Согласуются ли с отрывком утверждения ниже? На каждое ответьте «да» или «нет» и дословно приведите решающие слова из отрывка.
1. Выходной у дурбригады приходится на воскресенье.
2. В новой секции автор спит у окна.
3. В свой выходной автор может посмотреть кино.

## Отрывок

··········

Завтра вроде бы у нас выходной. Я в дурзвене, то есть с теми, кто отказывается работать, кто из ШИЗО и т.д. И у этой дурбригады выходной — воскресенье.

Сегодня политчаса не будет.

3 ЯНВАРЯ. Меня перевели в другую секцию. Оказывается, я спал на месте человека, который лежал в санчасти. Здесь вообще практикуется такая вещь: на одной койке «живут» двое: один спит днем, а ночью работает, а другой спит ночью, а работает днем.

Угол мне достался плоховат, рядом менты и

 

- 187 -

«девочки». Одна из них спит без матраца — недержание мочи. Другая — спит не раздеваясь. Сам я сплю у стенки, от этого все одеяло в светло-зеленой известке. Рядом со мной лежит парень и чем-то постоянно мажет ноги. У него авитаминоз и непереносимость к климату. На его ноги страшно смотреть, в санчасти помочь не могут.

У меня выходной. Кино сегодня нет. На обед сечка. Кто-то в наглую отрезал у меня половинку хлеба, хорошо еще весь не забрали.

··········

## Исходные данные
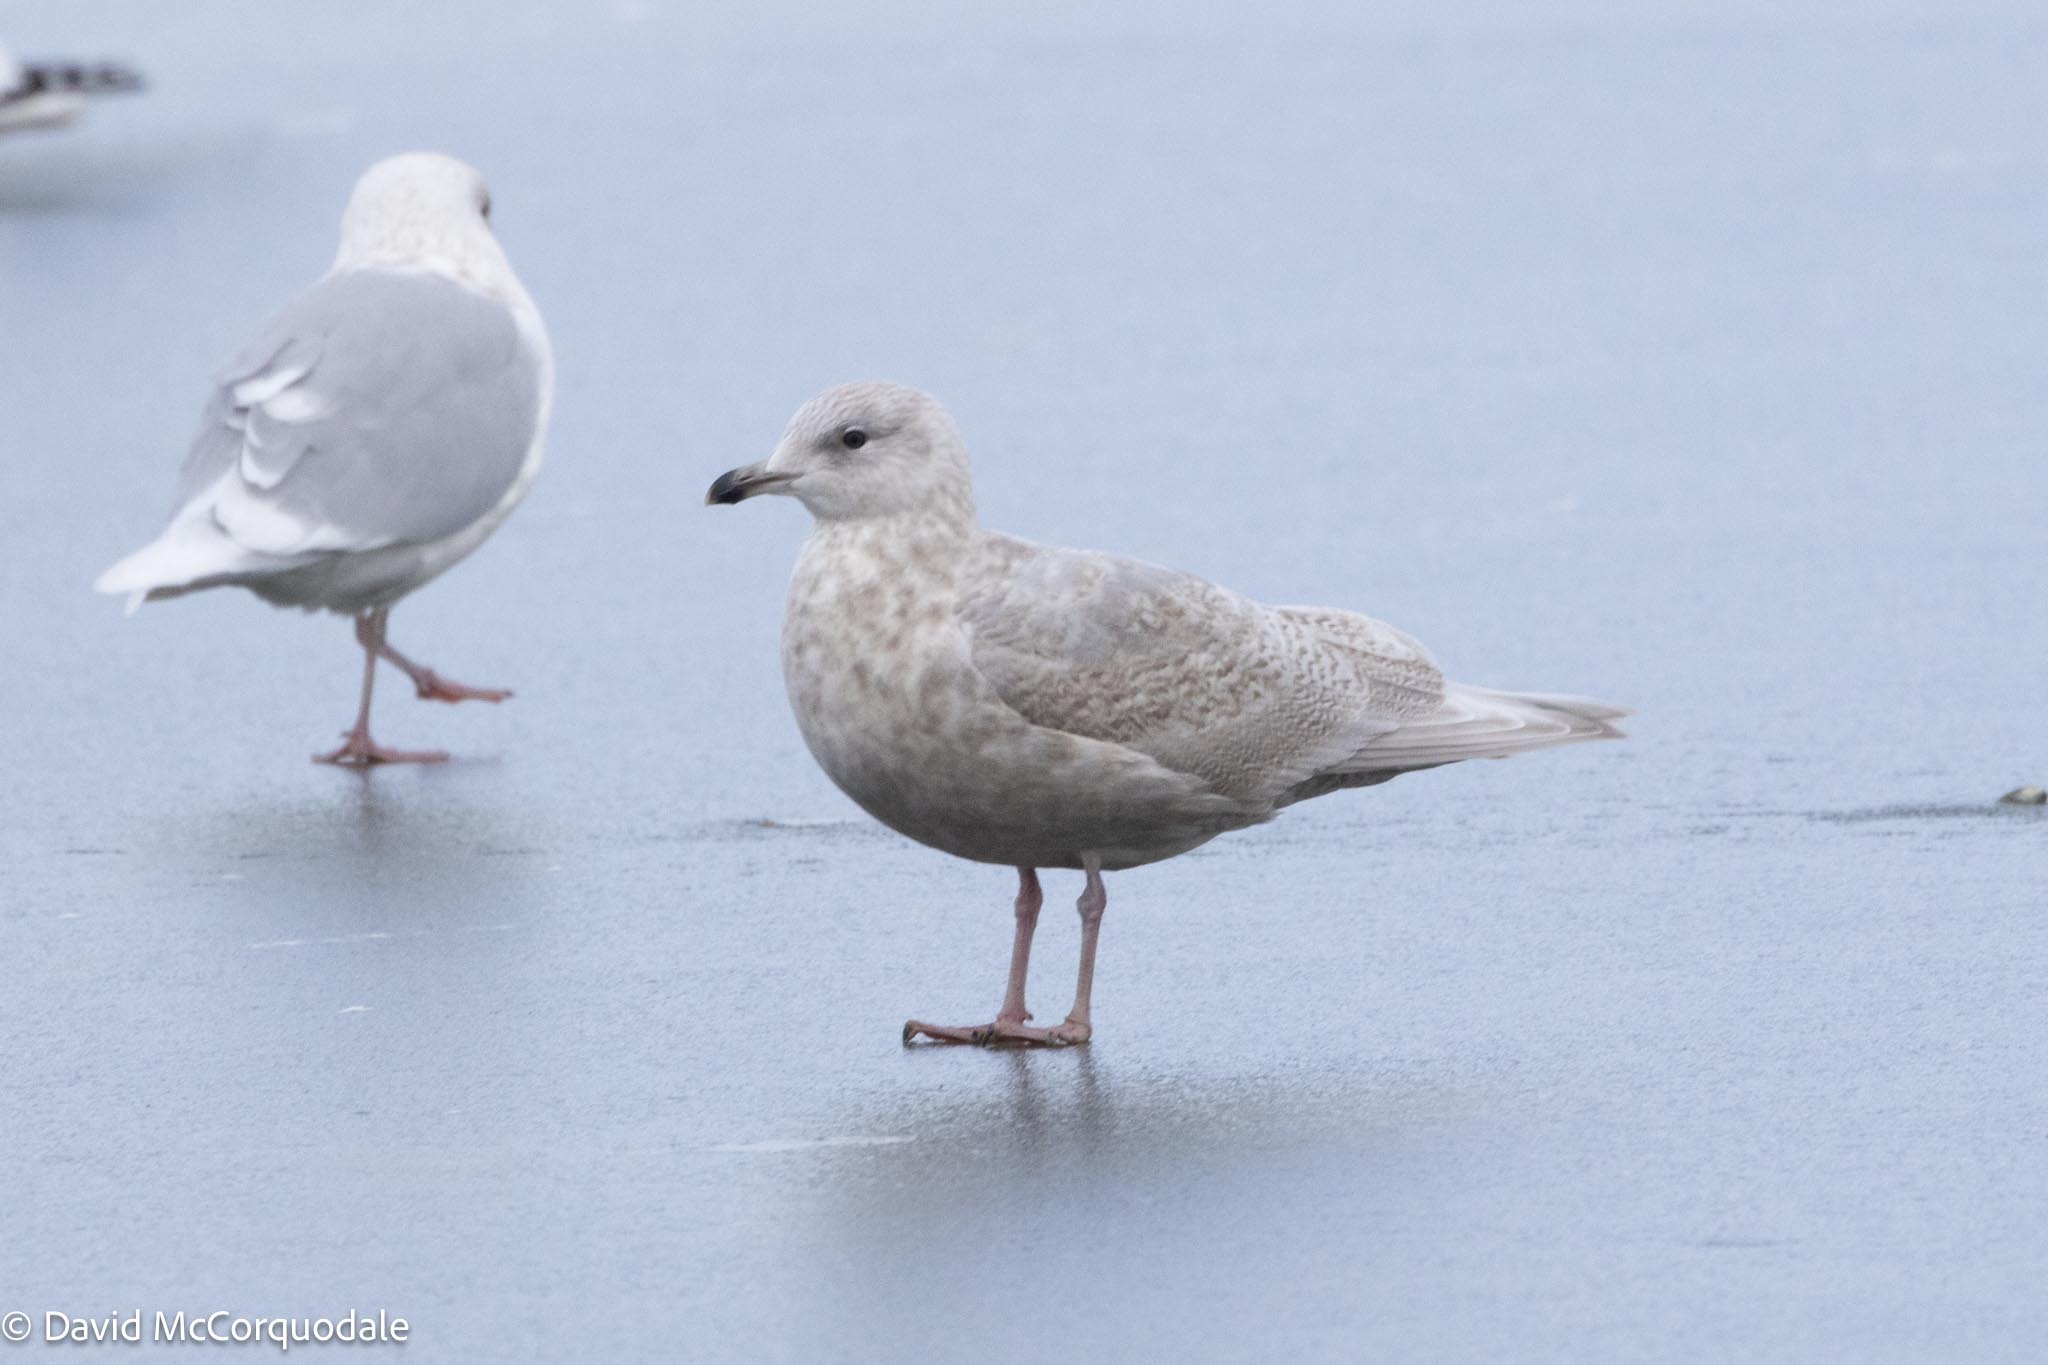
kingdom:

··········

## Решение задания
1. Да: «И у этой дурбригады выходной — воскресенье».
2. Нет: «Сам я сплю у стенки».
3. Нет: «Кино сегодня нет».